▶ [TASK PROMPT]: Return the part of the Josiah Parsons Cooke text from "American mineralogist and" to "the United States.", copied word for word.

▶ [PROVIDED TEXT]:

*** Begin section ***

12th president of the American Academy of Arts and Sciences
- In office 1892–1894
- Preceded by: Joseph Lovering
- Succeeded by: Alexander Agassiz

= Josiah Parsons Cooke =

American mineralogist and chemist (1827–1894)

Josiah Parsons Cooke (October 12, 1827 – September 3, 1894) was an American chemist who worked at Harvard University and was instrumental in the measurement of atomic weights, inspiring America's first Nobel laureate in chemistry, Theodore William Richards, to pursue similar research. Cooke's 1854 paper on atomic weights has been said to foreshadow the periodic law developed later by Mendeleev and others. Historian I. Bernard Cohen described Cooke "as the first university chemist to do truly distinguished work in the field of chemistry" in the United States.

==Life and work==
Josiah Parsons Cooke was born in Boston, Massachusetts on October 12, 1827. He attended Boston Latin School and as a teenager set up his own chemical laboratory, partly due to an interest sparked by lectures of Yale's Benjamin Silliman. The teaching of chemistry at Harvard was in poor shape at this time, so after Cooke entered the university in 1843 he continued to be largely self-taught in the subject. Cooke graduated from Harvard in 1848 with an A.B., and became a mathematics tutor there the following year. In 1850 he was elected the Erving Professor of Chemistry and Mineralogy at Harvard, although he had had little formal education in chemistry.

Reversing the modern order, after Cooke obtained his professorship he embarked on a plan of advanced study, spending eight months in Europe attending the lectures of Dumas and Regnault. On returning to the United States, Cooke began in earnest to raise the standard of chemical education at Harvard, introducing required courses in chemistry, accompanied by laboratory instruction. He was one of the first, if not the very first, in the United States to use laboratory work to teach chemistry.

*** End section ***

▶ [LISTED RECORDS]:
*** Begin section ***

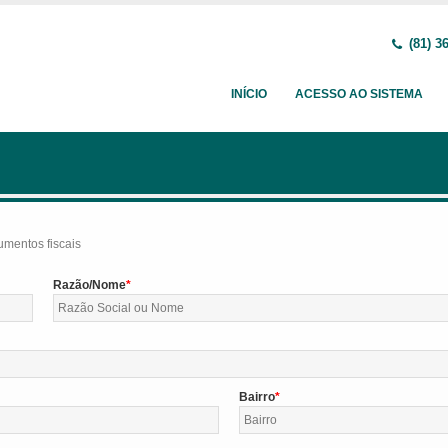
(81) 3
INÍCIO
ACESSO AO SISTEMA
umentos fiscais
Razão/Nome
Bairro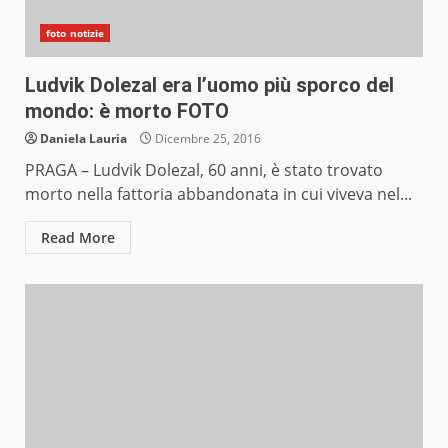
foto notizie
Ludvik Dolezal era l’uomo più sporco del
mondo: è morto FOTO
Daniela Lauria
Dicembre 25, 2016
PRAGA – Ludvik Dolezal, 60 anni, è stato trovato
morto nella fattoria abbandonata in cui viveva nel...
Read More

*** End section ***
*** Begin section ***

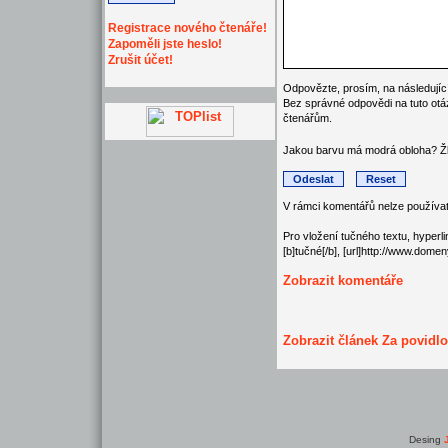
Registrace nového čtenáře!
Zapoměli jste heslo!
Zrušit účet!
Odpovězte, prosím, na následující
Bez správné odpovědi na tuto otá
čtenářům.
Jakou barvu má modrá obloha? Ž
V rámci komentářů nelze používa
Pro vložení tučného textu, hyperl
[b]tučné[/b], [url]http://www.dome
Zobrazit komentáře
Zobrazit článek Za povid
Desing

*** End section ***

▶ [OUTPUT OF THE TASK]:
American mineralogist and chemist (1827–1894)

Josiah Parsons Cooke (October 12, 1827 – September 3, 1894) was an American chemist who worked at Harvard University and was instrumental in the measurement of atomic weights, inspiring America's first Nobel laureate in chemistry, Theodore William Richards, to pursue similar research. Cooke's 1854 paper on atomic weights has been said to foreshadow the periodic law developed later by Mendeleev and others. Historian I. Bernard Cohen described Cooke "as the first university chemist to do truly distinguished work in the field of chemistry" in the United States.